Data supplied
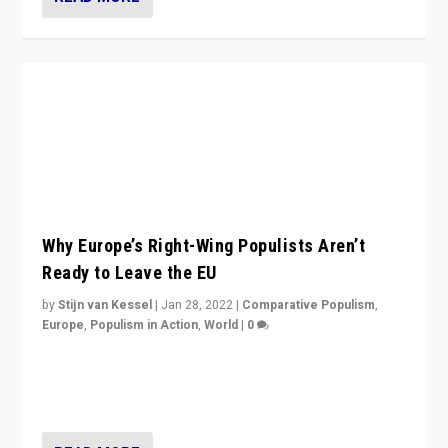
Why Europe’s Right-Wing Populists Aren’t
Ready to Leave the EU
by
Stijn van Kessel
|
Jan 28, 2022
|
Comparative Populism
,
Europe
,
Populism in Action
,
World
|
0
Why Europe’s right-wing populists prefer to focus on
more tangible issues like immigration rather taking risk
of calling for departure from European Union.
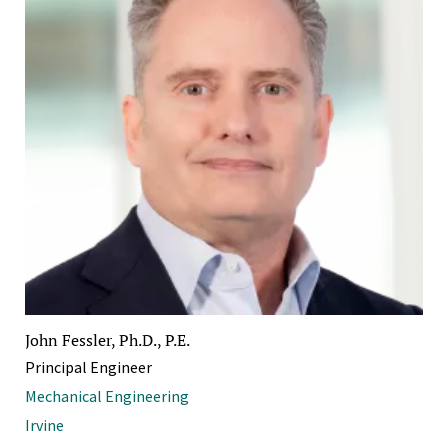
John Fessler, Ph.D., P.E.
Principal Engineer
Mechanical Engineering
Irvine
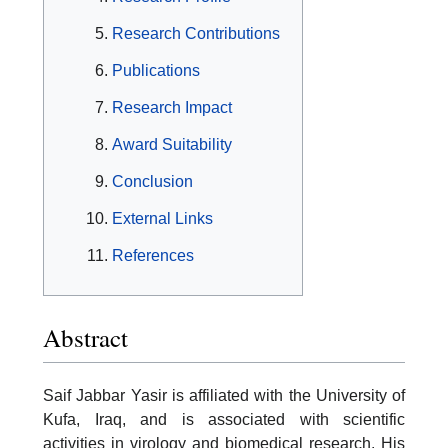
Research Contributions
Publications
Research Impact
Award Suitability
Conclusion
External Links
References
Abstract
Saif Jabbar Yasir is affiliated with the University of
Kufa, Iraq, and is associated with scientific
activities in virology and biomedical research. His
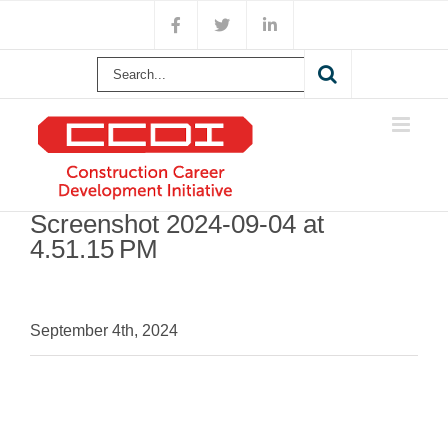
Skip
Facebook
X
LinkedIn
to
content
Search
for:
Screenshot 2024-09-04 at
4.51.15 PM
September 4th, 2024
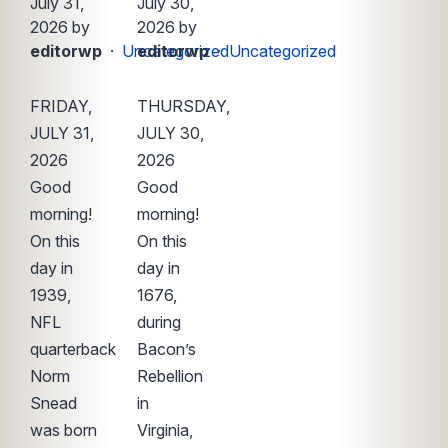
July 31,
July 30,
2026 by
2026 by
editorwp
·
Uncategorized
editorwp
·
Uncategorized
FRIDAY,
THURSDAY,
JULY 31,
JULY 30,
2026
2026
Good
Good
morning!
morning!
On this
On this
day in
day in
1939,
1676,
NFL
during
quarterback
Bacon’s
Norm
Rebellion
Snead
in
was born
Virginia,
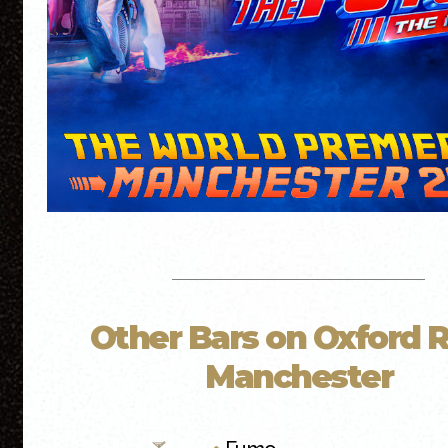
Other Bars on Oxford 
Manchester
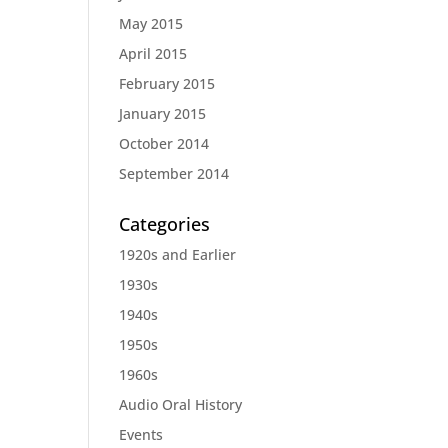
May 2015
April 2015
February 2015
January 2015
October 2014
September 2014
Categories
1920s and Earlier
1930s
1940s
1950s
1960s
Audio Oral History
Events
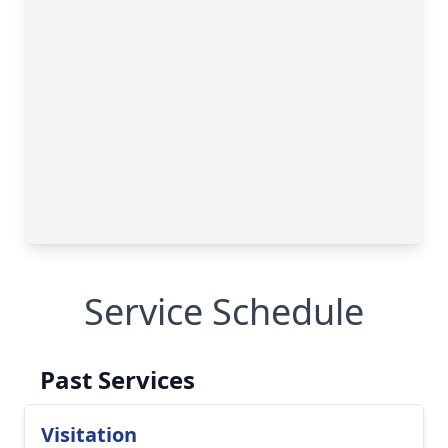
Service Schedule
Past Services
Visitation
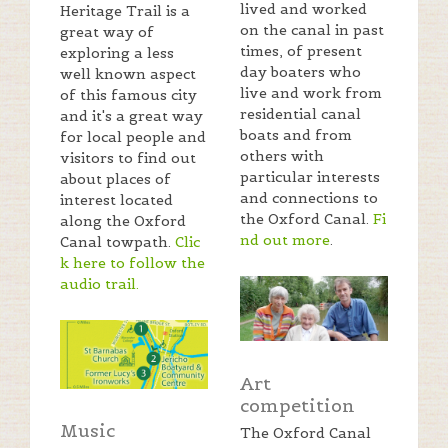
lived and worked
Heritage Trail is a
on the canal in past
great way of
times, of present
exploring a less
day boaters who
well known aspect
live and work from
of this famous city
residential canal
and it's a great way
boats and from
for local people and
others with
visitors to find out
particular interests
about places of
and connections to
interest located
the Oxford Canal.
Fi
along the Oxford
nd out more
.
Canal towpath.
Clic
k here to follow the
audio trail
.
Art
competition
Music
The Oxford Canal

Exercise aim
Quote every record above exactly, leaving out any pictures.

Completed exercise
Why Europe’s Right-Wing Populists Aren’t
Ready to Leave the EU
by
Stijn van Kessel
|
Jan 28, 2022
|
Comparative Populism
,
Europe
,
Populism in Action
,
World
|
0
Why Europe’s right-wing populists prefer to focus on
more tangible issues like immigration rather taking risk
of calling for departure from European Union.
John Fessler, Ph.D., P.E.
Principal Engineer
Mechanical Engineering
Irvine
Research Contributions
Publications
Research Impact
Award Suitability
Conclusion
External Links
References
Abstract
Saif Jabbar Yasir is affiliated with the University of
Kufa, Iraq, and is associated with scientific
activities in virology and biomedical research. His
Skip
Facebook
X
LinkedIn
to
content
Search
for:
Screenshot 2024-09-04 at
4.51.15 PM
September 4th, 2024
July 31,
July 30,
2026 by
2026 by
editorwp
·
Uncategorized
editorwp
·
Uncategorized
FRIDAY,
THURSDAY,
JULY 31,
JULY 30,
2026
2026
Good
Good
morning!
morning!
On this
On this
day in
day in
1939,
1676,
NFL
during
quarterback
Bacon’s
Norm
Rebellion
Snead
in
was born
Virginia,
Other Bars on Oxford 
Manchester
May 2015
April 2015
February 2015
January 2015
October 2014
September 2014
Categories
1920s and Earlier
1930s
1940s
1950s
1960s
Audio Oral History
Events
Service Schedule
Past Services
Visitation
lived and worked
Heritage Trail is a
on the canal in past
great way of
times, of present
exploring a less
day boaters who
well known aspect
live and work from
of this famous city
residential canal
and it's a great way
boats and from
for local people and
others with
visitors to find out
particular interests
about places of
and connections to
interest located
the Oxford Canal.
Fi
along the Oxford
nd out more
.
Canal towpath.
Clic
k here to follow the
audio trail
.
Art
competition
Music
The Oxford Canal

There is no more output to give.